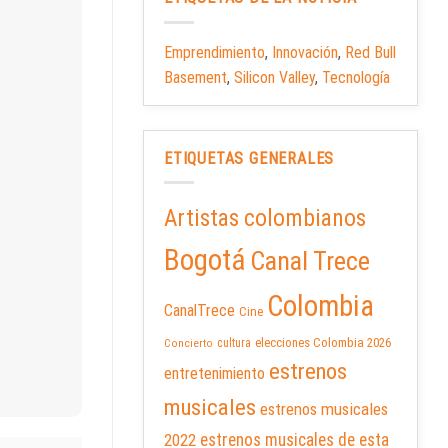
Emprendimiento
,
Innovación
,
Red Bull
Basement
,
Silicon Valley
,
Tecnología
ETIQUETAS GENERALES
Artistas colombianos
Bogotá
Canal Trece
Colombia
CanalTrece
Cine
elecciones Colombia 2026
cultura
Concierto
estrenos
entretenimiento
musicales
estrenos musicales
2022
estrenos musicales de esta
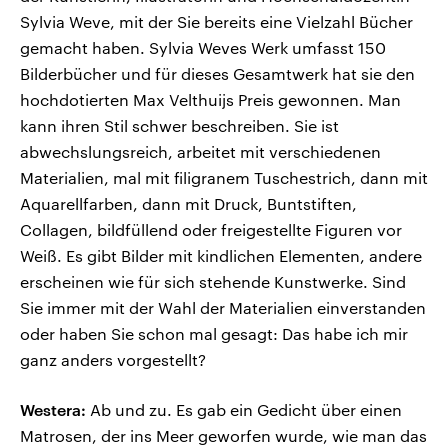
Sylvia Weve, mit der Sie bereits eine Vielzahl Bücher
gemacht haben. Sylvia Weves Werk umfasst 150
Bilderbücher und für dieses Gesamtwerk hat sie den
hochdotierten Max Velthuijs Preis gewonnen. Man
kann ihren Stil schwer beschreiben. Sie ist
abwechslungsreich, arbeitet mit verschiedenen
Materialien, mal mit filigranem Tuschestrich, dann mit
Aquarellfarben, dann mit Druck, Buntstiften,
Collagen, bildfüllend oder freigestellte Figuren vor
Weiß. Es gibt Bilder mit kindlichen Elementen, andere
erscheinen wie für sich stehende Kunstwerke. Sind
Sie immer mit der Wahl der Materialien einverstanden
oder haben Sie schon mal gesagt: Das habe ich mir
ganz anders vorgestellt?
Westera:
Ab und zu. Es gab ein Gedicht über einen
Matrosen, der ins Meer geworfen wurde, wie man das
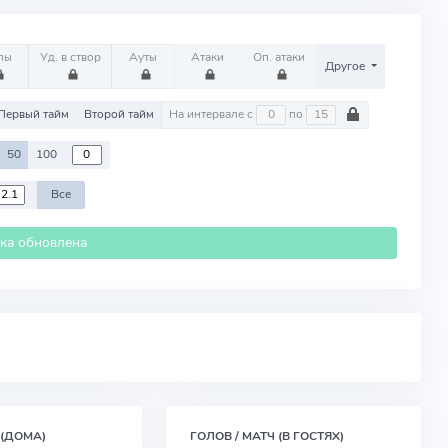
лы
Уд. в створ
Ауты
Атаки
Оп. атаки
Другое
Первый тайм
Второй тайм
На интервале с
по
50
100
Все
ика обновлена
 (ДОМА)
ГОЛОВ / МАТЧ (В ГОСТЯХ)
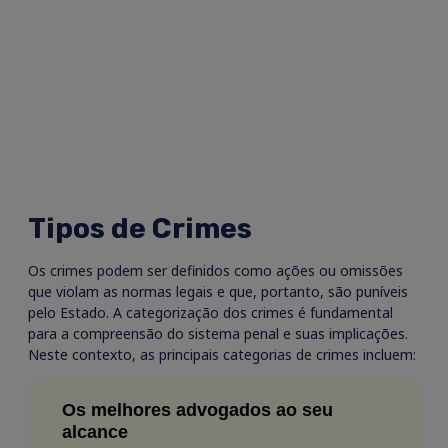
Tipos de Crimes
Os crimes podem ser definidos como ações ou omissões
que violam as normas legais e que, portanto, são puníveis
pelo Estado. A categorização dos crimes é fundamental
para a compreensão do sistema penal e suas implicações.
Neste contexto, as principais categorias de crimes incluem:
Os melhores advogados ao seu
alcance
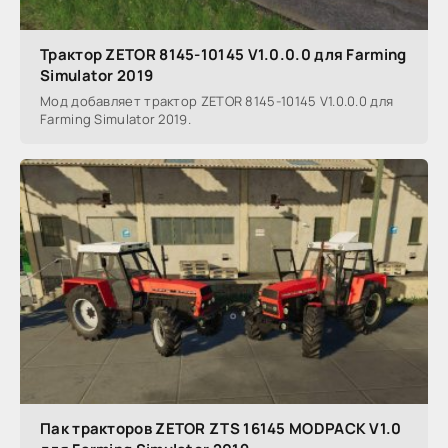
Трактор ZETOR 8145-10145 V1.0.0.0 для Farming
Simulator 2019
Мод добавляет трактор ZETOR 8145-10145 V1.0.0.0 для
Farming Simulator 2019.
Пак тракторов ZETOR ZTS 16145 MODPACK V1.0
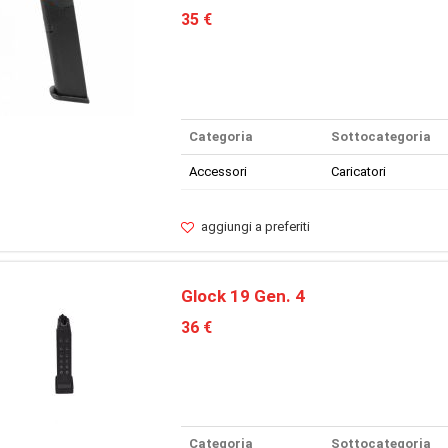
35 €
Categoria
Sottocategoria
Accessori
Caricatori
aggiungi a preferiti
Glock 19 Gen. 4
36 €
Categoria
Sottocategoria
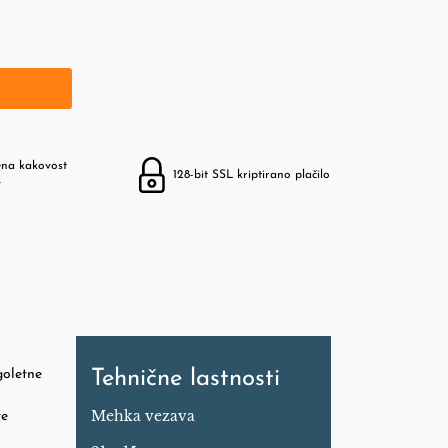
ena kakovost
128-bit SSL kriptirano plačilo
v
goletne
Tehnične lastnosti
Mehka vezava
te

——

> Assignment:
If a line in the records contains "haben", report it.

> Response:
gemacht haben. Sylvia Weves Werk umfasst 150
oder haben Sie schon mal gesagt: Das habe ich mir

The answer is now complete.